La facilité avec laquelle ils ont été mis en place n’est que le reflet de notre conditionnement à la subordination. A aucun moment depuis le début de la crise il n’a été envisagé que les individus puissent ajuster leur comportement volontairement suite à l‘émergence d’un virus potentiellement mortel. Pourtant, la meilleure connaissance de la maladie au fil des semaines aurait dû permettre à la majorité de la population de reprendre rapidement une vie normale tout en protégeant les personnes à risque.

Sans surprise, l’approche envisagée pour la vaccination n’échappe pas au réflexe pavlovien des politiciens de l’imposer, via l’instauration d’un pass sanitaire, à l’ensemble de la population alors que dans une société civilisée où les droits de chacun seraient respectés, cette décision devrait être laissée aux individus. Il est désolant de constater qu’une part importante de la population accepte la vaccination non pas pour des raisons de santé mais pour récupérer des libertés qu’elle n’aurait jamais dû perdre.

Si la crise sanitaire a révélé de manière aiguës les penchants autoritaires de la classe politique, l’instrumentalisation d’un sujet d’actualité n’est pas un phénomène très original. Quel que soit le problème auquel nous devions faire face (terrorisme, question environnementale, crise économique, …), la dynamique qui engendre des réponses consternantes de la part des pouvoirs publics est toujours la même. Après une phase de dramatisation, les experts désignés en interne expliquent à la population pétrifiée la marche à suivre pour sortir de l’ornière. Sans surprise, les remèdes vont invariablement dans le sens d’une extension de l’interventionnisme étatique au mépris de la responsabilité individuelle et sans la moindre considération pour les effets collatéraux de telles mesures. Le simplisme des politiciens combiné aux prédictions hasardeuses des experts laisse peu de place au libre arbitre. Tout acte de désobéissance sera systématiquement réprimé à l’aide du monopole de la violence légale détenu par l’Etat.

« Le bien-être de l’humanité est toujours l’alibi des tyrans » (Albert Camus).

 

Malgré l’extension de l’interventionnisme dans les circonstances précitées, la croyance populaire veut que nous vivions une période dominée par une forme de libéralisme débridé et un recul de la puissance publique. Une fabulation répétée mille fois n’en fait cependant pas une vérité, fusse-t-elle rabâchée en boucle dans les médias subventionnés. Cela pourrait prêter à sourire si les conséquences de cette vision erronée n’étaient pas tragiques. Pour vérifier le propos, l’observateur attentif jettera un œil sur l’évolution de la dépense publique en France, passée progressivement de 35% en 1960 à 57% du PIB avant la crise du coronavirus, c’est-à-dire avant le « quoi qu’il en coûte » prononcé par le président français au début de la crise.

L’avenir jugera sans doute sévèrement la manière autoritaire dont a été gérée la crise. En attendant, pour un esprit épris de liberté, les alternatives pour ne pas embarquer dans ce train devenu fou sont peu nombreuses. L’exil, la désobéissance, voire la sécession, sont des solutions difficiles à mettre en œuvre.

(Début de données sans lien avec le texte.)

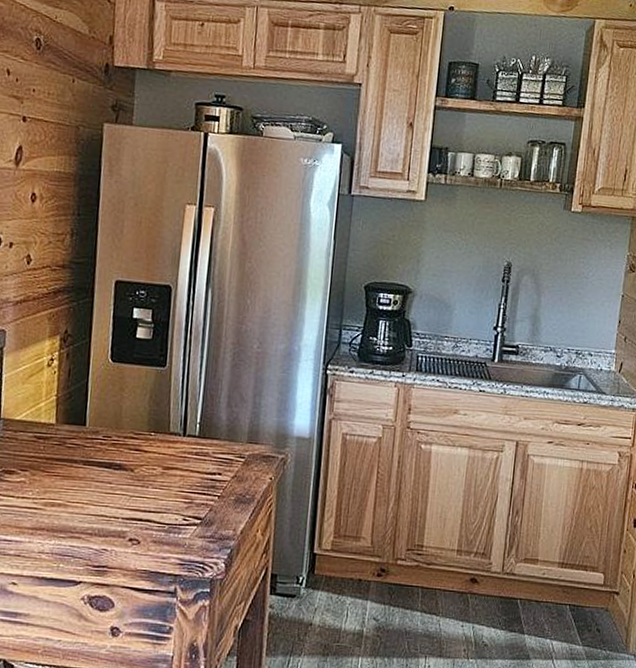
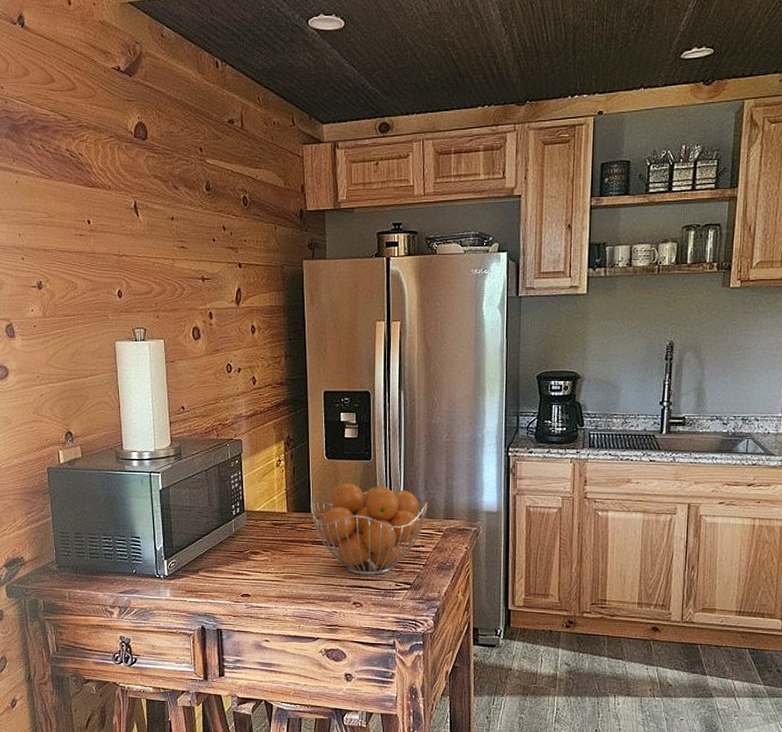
fruit basket: none [85,392,230,507] -> present [310,483,428,575]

Les décideurs n’aiment pas voir des brebis s’éloigner du troupeau. Il reste alors la contestation. Bien qu’elle soit encore timide à ce jour, les événements du Bois de la Cambre et autres rassemblements dans d’autres villes sont des signaux encourageants soulignant qu’une part grandissante de la population refusera de se laisser contraindre une nouvelle fois au moindre soubresaut épidémique.